While somewhat innovative in its portrayal of a serial killer as truly ill and depraved and not just a kind of spree criminal, for the most part Robert Bloch’s Psycho is a simple potboiler and murder mystery. The prose is unexceptional. Everything uniquely interesting about the criminal mind of Norman Bates is only revealed in its final pages. It’s easy to see why its concise, lurid plot and minimal locations and characters made it ideal for film director Alfred Hitchcock’s plan to make a shocking, low-budget thriller that he was going to produce independently.
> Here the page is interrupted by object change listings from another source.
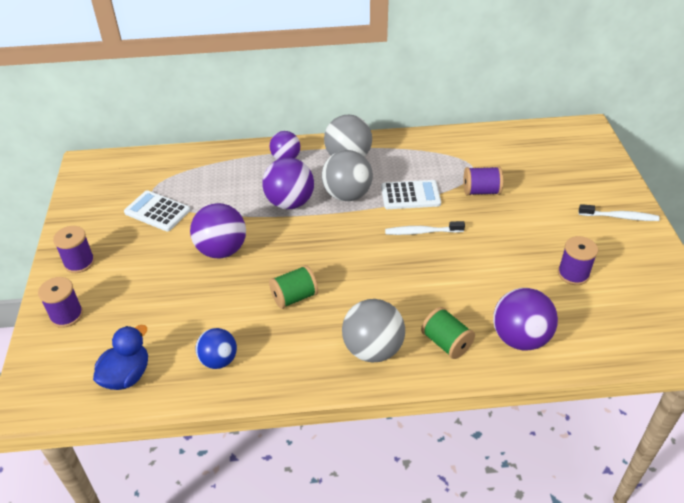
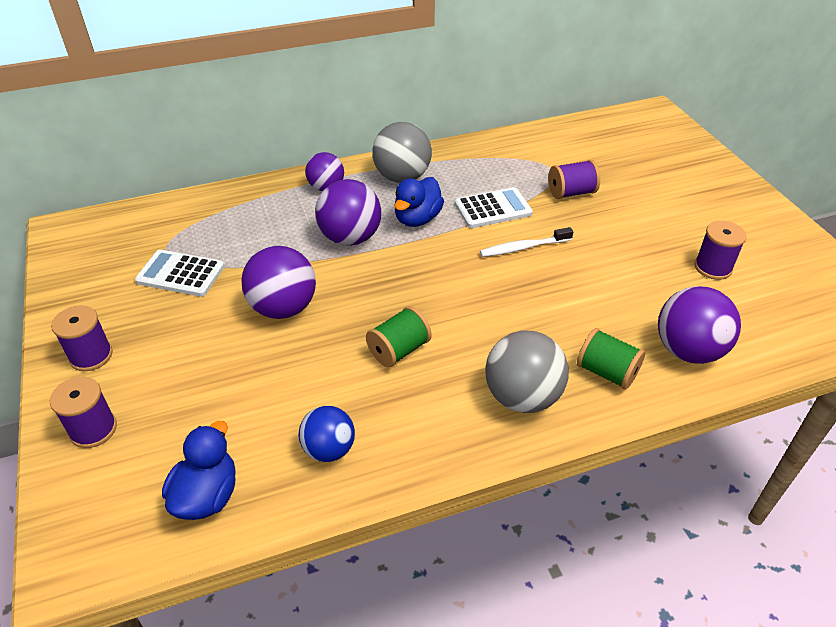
camera: 15 degrees left, 0 degrees up
grey ball [322,150,373,201] -> blue duck [394,177,444,227]
white toothbrush [579,204,660,221] -> none

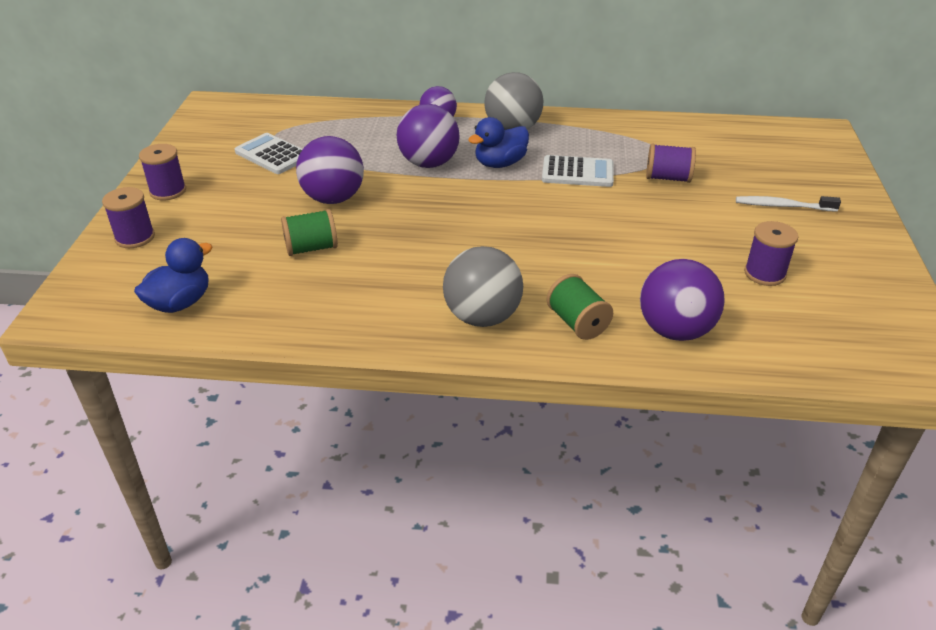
camera: 25 degrees right, 5 degrees down
blue ball [299,406,355,462] -> none
green spool [366,306,432,367] -> green spool moved to [281,209,338,256]
white toothbrush [480,227,573,257] -> white toothbrush moved to [736,196,841,211]

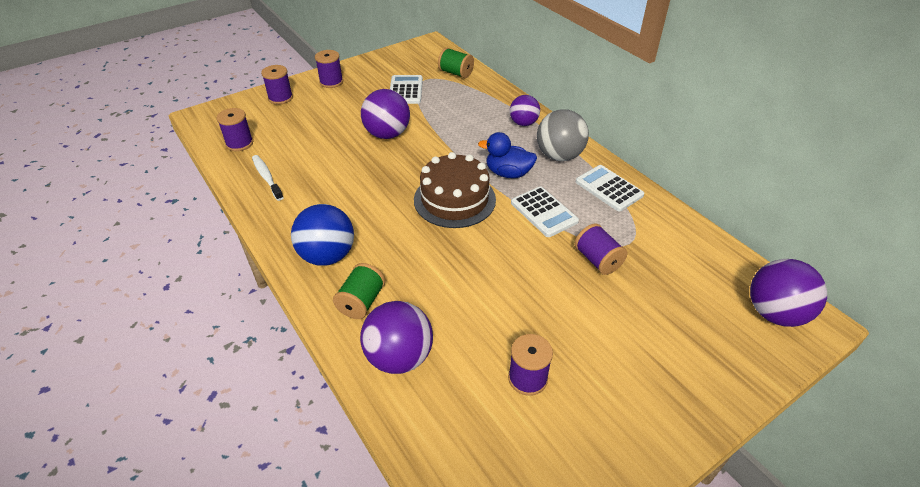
camera: 50 degrees right, 5 degrees up
blue duck [134,238,212,313] -> purple spool [217,108,253,151]
green spool [281,209,338,256] -> green spool moved to [438,48,474,78]
purple ball [396,104,460,168] -> purple ball moved to [750,259,827,327]
grey ball [443,246,523,327] -> blue ball [291,204,354,266]
white toothbrush [736,196,841,211] -> white toothbrush moved to [252,155,284,201]
none -> brown cake [414,152,496,228]
none -> white calculator [576,165,644,212]

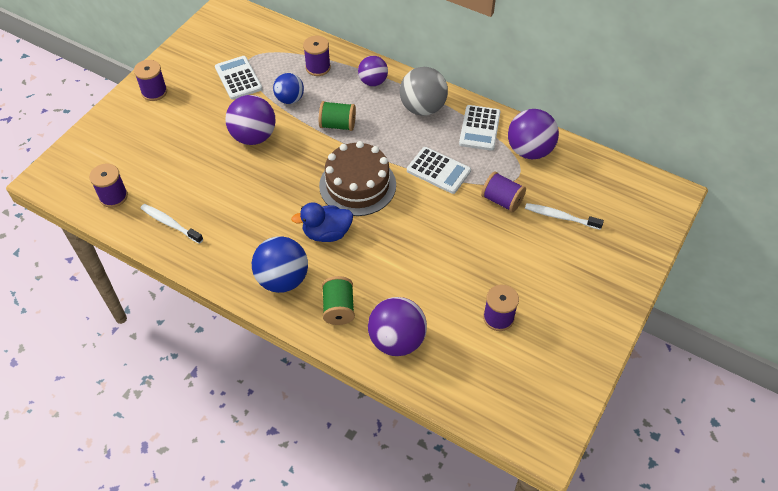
camera: 25 degrees left, 10 degrees up
purple spool [261,65,293,105] -> purple spool moved to [303,35,331,76]
green spool [438,48,474,78] -> green spool moved to [319,101,356,131]
blue duck [478,132,537,178] -> blue duck moved to [291,202,353,242]
white calculator [576,165,644,212] -> white calculator turned 105 degrees counterclockwise [459,105,501,151]
purple ball [750,259,827,327] -> purple ball moved to [508,109,559,159]
none -> blue ball [273,73,304,104]
none -> white toothbrush [525,203,604,230]

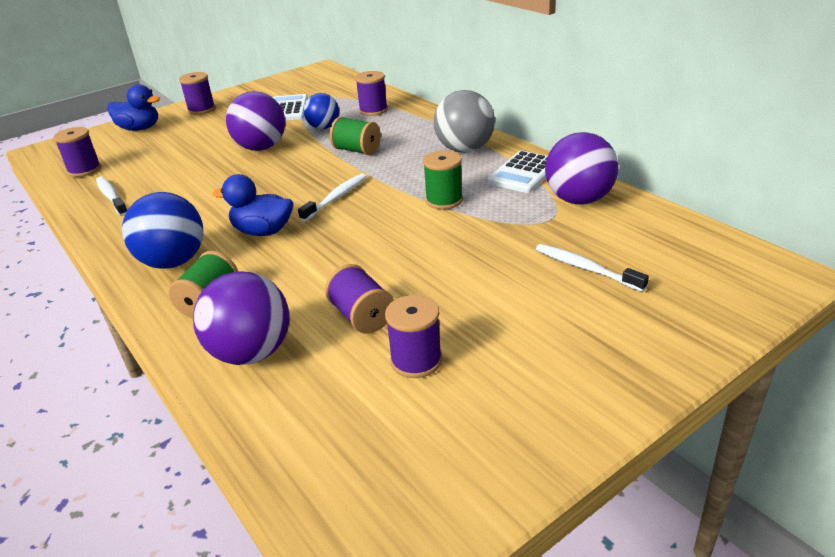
camera: 25 degrees right, 20 degrees down
brown cake [319,141,396,216] -> white toothbrush [298,174,367,222]
purple ball [358,56,388,86] -> none
white calculator [407,147,471,194] -> green spool [423,150,463,209]
purple spool [481,172,526,212] -> purple spool moved to [325,264,394,334]
none -> blue duck [107,84,160,131]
It was moderately successful, but far from a bestseller until after the film adaptation became a hit, making it feasible for Hitchcock to buy up copies to help keep its twist ending under wraps. The novel gleefully cheats in a way that would be impossible in a film, as conversations between Norman and his mother take place with no hint that the deranged Norman is in fact speaking for his dead mother too. Hitchcock’s version is surprisingly faithful to Bloch; the only major divergence was the decision to make Norman a slight and nervous young man who would be far more sympathetic to audiences than the pudgy, middle-aged character described in the novel, who might have been more accurately portrayed by someone like Ernest Borgnine or Rod Steiger than Anthony Perkins. The novel is a page-turner, but just as the Hitchcock masterpiece of a film caused the novel to become a top seller, the film tends to make the novel seem much better than it really is too.